■ Work to be completed ■
From the article about the 1957 Buick station wagon below, print the passage that begins at the words "The transmission was removed" and stops after the words "of the wagon.", copying it word for word.

- The Washington Times - Friday, December 13, 2002

Station wagons are a lot like scotch and oysters. They are an acquired taste.
But once that taste has been cultivated and established, nothing else will do.
A half dozen years ago Steve Pieper was driving a modern station wagon, his first, and found the longer he had it the more useful it seemed to become. That's when the seed was planted.
He decided the car for him would be a B-I-G wagon from the razzle-dazzle days of the 1950s. A wagon with both flash and dash would be ideal.
By the summer of 2001 he was actively looking for the appropriate station wagon. He answered an ad for a 1956 Buick wagon and although the car was interesting, it was very rough. Mr. Pieper mulled it over for a few days before deciding to go for it.
Too late, the owner said. It was already sold.
That's when Mr. Pieper, intrigued by the Buick, began to seriously research old Buick Estate Wagons and discovered the pillarless hardtop models introduced in 1957. He resumed shopping with a goal in mind.
In the early autumn of 2001 he located a 1957 Buick Special Riviera hardtop Estate Wagon in Pennsylvania. It was an original Utah car. The second owner had recently purchased it and had it delivered to the Harrisburg area.
Soon thereafter the Dynaflow transmission, with a shift pattern left to right of Park-Neutral-Drive-Low-Reverse, gave up the ghost.
The transmission was removed and sent to a repair shop. When the owner was told the price of the repair, he lost interest in the car.
After a little negotiating, the deal was done in September. The 17-foot, 4-inch-long Buick was trucked home to Mr. Pieper's Oakton home with the disassembled Dynaflow transmission in three boxes in the cargo bay of the wagon.
Returning the transmission to working order was the highest priority.
Mr. Pieper found a transmission repair shop in Sandusky, Ohio, about the time he learned of another Dynaflow transmission for sale in Michigan.
Hedging his bets, Mr. Pieper drove to Ohio with his transmission in boxes hoping all the pieces were there where he delivered it to the transmission shop for rebuilding.
From there he motored on to Michigan to purchase another Dynaflow transmission in case the first one was a failure. Four men lifted the transmission into the cargo bay of his modern wagon.
On his return trip home Mr. Pieper was driving on the Pennsylvania Turnpike at midnight in a construction zone when a tire went flat. Naturally, the space-saver spare tire was under the cargo floor beneath the Dynaflow transmission.
By folding the back seat flat with the rear cargo floor Mr. Pieper was able to roll the transmission forward enough to provide access to the spare tire and jack.
With the space-saver spare tire in place Mr. Pieper limped into a Breezewood, Pa., truck stop where an all-night tire store provided a replacement tire. The rest of the trip home was uneventful.
A few weeks later the rebuilt transmission, reinstalled in the Buick, performed beautifully. The Michigan transmission, no longer needed, was pushed to the rear of the garage where it still rests.
While the transmission was being serviced, Mr. Pieper turned his attention to the 364-cubic-inch V-8 power plant. "I didn't touch the engine," Mr. Pieper said. A two-barrel carburetor delivers fuel to the 250-horsepower V-8.

■ Provided records ■
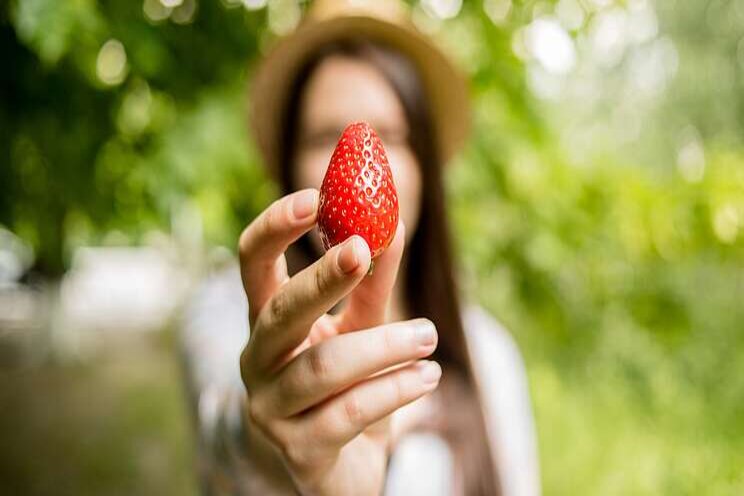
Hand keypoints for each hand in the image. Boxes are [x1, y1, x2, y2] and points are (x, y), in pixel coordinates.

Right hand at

---

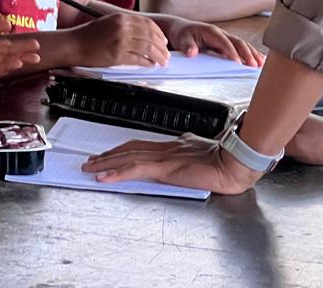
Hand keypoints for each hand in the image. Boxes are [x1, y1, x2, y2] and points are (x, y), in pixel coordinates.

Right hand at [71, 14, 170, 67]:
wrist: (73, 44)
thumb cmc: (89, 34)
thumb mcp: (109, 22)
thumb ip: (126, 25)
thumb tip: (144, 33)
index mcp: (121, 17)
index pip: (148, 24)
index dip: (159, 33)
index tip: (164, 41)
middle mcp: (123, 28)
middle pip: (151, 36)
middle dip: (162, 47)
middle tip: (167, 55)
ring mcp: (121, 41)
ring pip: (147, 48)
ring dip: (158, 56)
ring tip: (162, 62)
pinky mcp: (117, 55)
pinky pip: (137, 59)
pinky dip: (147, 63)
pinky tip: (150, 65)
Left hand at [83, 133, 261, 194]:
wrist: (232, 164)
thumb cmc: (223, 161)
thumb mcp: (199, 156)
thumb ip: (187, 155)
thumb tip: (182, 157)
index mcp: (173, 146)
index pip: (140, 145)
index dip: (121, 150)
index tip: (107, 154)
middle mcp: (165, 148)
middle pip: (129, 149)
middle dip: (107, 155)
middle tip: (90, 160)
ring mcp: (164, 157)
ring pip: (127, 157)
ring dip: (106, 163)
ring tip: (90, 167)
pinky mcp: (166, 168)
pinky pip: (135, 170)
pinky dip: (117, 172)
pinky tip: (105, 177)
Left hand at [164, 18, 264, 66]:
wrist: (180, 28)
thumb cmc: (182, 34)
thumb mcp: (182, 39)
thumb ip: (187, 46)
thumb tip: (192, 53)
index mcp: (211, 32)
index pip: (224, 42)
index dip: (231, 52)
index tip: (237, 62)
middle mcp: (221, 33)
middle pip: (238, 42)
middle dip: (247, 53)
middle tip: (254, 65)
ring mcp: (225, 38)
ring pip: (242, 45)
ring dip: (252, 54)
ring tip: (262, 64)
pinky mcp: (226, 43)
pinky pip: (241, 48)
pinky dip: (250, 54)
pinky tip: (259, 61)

■ Reply to the task ■
The transmission was removed and sent to a repair shop. When the owner was told the price of the repair, he lost interest in the car.
After a little negotiating, the deal was done in September. The 17-foot, 4-inch-long Buick was trucked home to Mr. Pieper's Oakton home with the disassembled Dynaflow transmission in three boxes in the cargo bay of the wagon.